Wilhan Santin, na Folha de S.Paulo

Até o final desta semana o escritor Domingos Pellegrini, 64, enviará para 1.800 endereços de e-mail o livro “Passeando por Paulo Leminski”.

A distribuição eletrônica foi a forma encontrada para publicar a obra de 161 páginas que escreveu nos últimos três meses, sem fazer as alterações reivindicadas pela família do poeta paranaense Paulo Leminski (1944-1989).

“Fui convidado pela editora Nossa Cultura para escrever uma biografia de Leminski, que foi meu amigo, autorizada pela família”, diz o escritor à Folha.
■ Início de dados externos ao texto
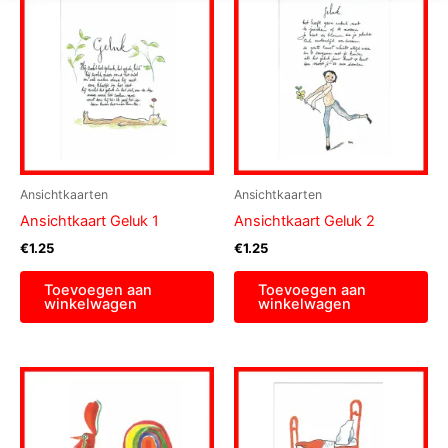
Ansichtkaarten
Ansichtkaarten
Ansichtkaart Geluk 1
Ansichtkaart Geluk 2
€
1.25
€
1.25
Toevoegen aan
Toevoegen aan
winkelwagen
winkelwagen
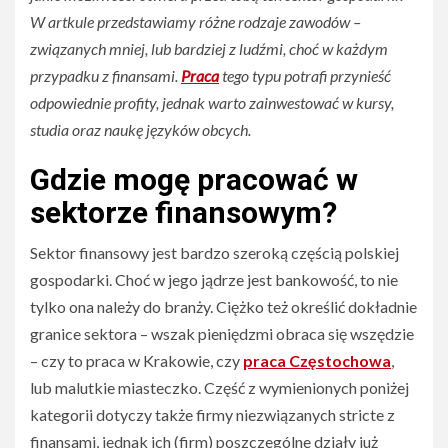
W artkule przedstawiamy różne rodzaje zawodów –
związanych mniej, lub bardziej z ludźmi, choć w każdym
przypadku z finansami.
Praca
tego typu potrafi przynieść
odpowiednie profity, jednak warto zainwestować w kursy,
studia oraz naukę języków obcych.
Gdzie mogę pracować w
sektorze finansowym?
Sektor finansowy jest bardzo szeroką częścią polskiej
gospodarki. Choć w jego jądrze jest bankowość, to nie
tylko ona należy do branży. Ciężko też określić dokładnie
granice sektora – wszak pieniędzmi obraca się wszędzie
– czy to praca w Krakowie, czy
praca Częstochowa
,
lub malutkie miasteczko. Część z wymienionych poniżej
kategorii dotyczy także firmy niezwiązanych stricte z
finansami, jednak ich (firm) poszczególne działy już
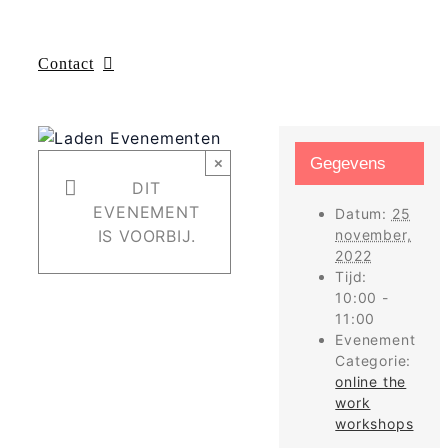
Contact
×
Gegevens
DIT
EVENEMENT
Datum:
25
IS VOORBIJ.
november,
2022
Tijd:
10:00 -
11:00
Evenement
Categorie:
online the
work
workshops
Arquivo familiar / O poeta paranaense Paulo Leminski (1944-1989) em foto de arquivo

Arquivo familiar / O poeta paranaense Paulo Leminski (1944-1989) em foto de arquivo

“Já no segundo capítulo percebi que, ao invés de autorizada, na verdade, seria monitorada. Isso me tiraria a paixão. Recusei e não assinei o contrato.”
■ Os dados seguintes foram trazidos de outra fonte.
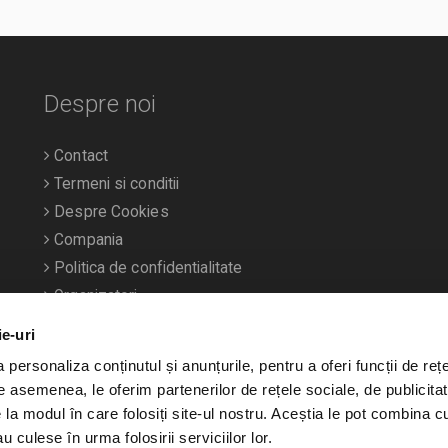
Despre noi
Contact
Termeni si conditii
Despre Cookies
Compania
Politica de confidentialitate
Organizatori
ie-uri
personaliza conținutul și anunțurile, pentru a oferi funcții de rețe
De asemenea, le oferim partenerilor de rețele sociale, de publicitat
e la modul în care folosiți site-ul nostru. Aceștia le pot combina c
u culese în urma folosirii serviciilor lor.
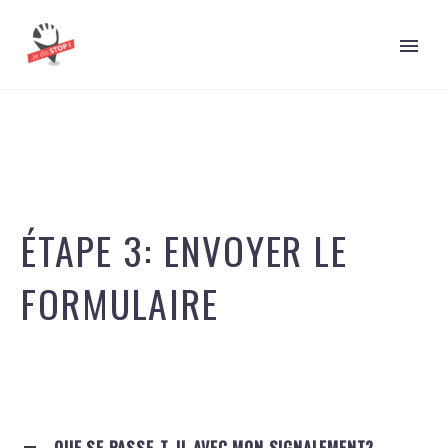
ÉTAPE 3: ENVOYER LE
FORMULAIRE
QUE SE PASSE-T-IL AVEC MON SIGNALEMENT?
Ainda decidido a transformar as memórias em livro, Pellegrini escreveu o que ele intitula uma mistura de lembranças vividas com o poeta.

Antes de terminar “Passeando por Paulo Leminski”, Pellegrini enviou o livro a outra editora, que teve interesse em publicar desde que com a autorização da família.

“As editoras já não aceitam biografias não autorizadas. A Alice Ruiz [viúva de Leminski] pediu alterações, inclusive na parte que fala sobre o problema dele com o alcoolismo. Isso transformaria o livro em chapa-branca. Decidi disponibilizar na internet como contribuição civilizatória.”

Vencedor de dois prêmios Jabuti, na categoria contos com “O Homem Vermelho” e na categoria romance com “O Caso da Chácara Chão”, Pellegrini fala em amizade de “rusgas e rugas” com Leminski.

Os dois escritores se tratavam por apelidos. Leminski chamava o londrinense Pellegrini de “Pé Vermelho”, em alusão à cor da terra do norte do Paraná. Pellegrini tratava o curitibano por “Polaco”, por sua ascendência polonesa.

Os encontros entre “Pé Vermelho” e “Polaco” norteiam o livro, com Leminski falando muitas vezes em primeira pessoa sobre a sua história. Em outros trechos, o narrador é Pellegrini, contando histórias vividas com o amigo.

Avesso às redes sociais, o escritor diz que recorrerá só ao e-mail. Ele autoriza, como está expresso na primeira página do arquivo digital, a reprodução total da obra.

A Folha entrou em contato, por e-mail, com Alice Ruiz e com sua filha, Aurea, para falar sobre o livro.

“A Alice está em Frankfurt e por isso provavelmente não poderá responder o e-mail. Como resolvemos todos os assuntos sobre o Paulo conjuntamente, não daremos entrevista até o retorno dela”, respondeu Aurea à reportagem.

Outra obra sobre Leminski também foi barrada pela família: a quarta edição de “Paulo Leminski – O Bandido que Sabia Latim” (ed. Record), de Toninho Vaz.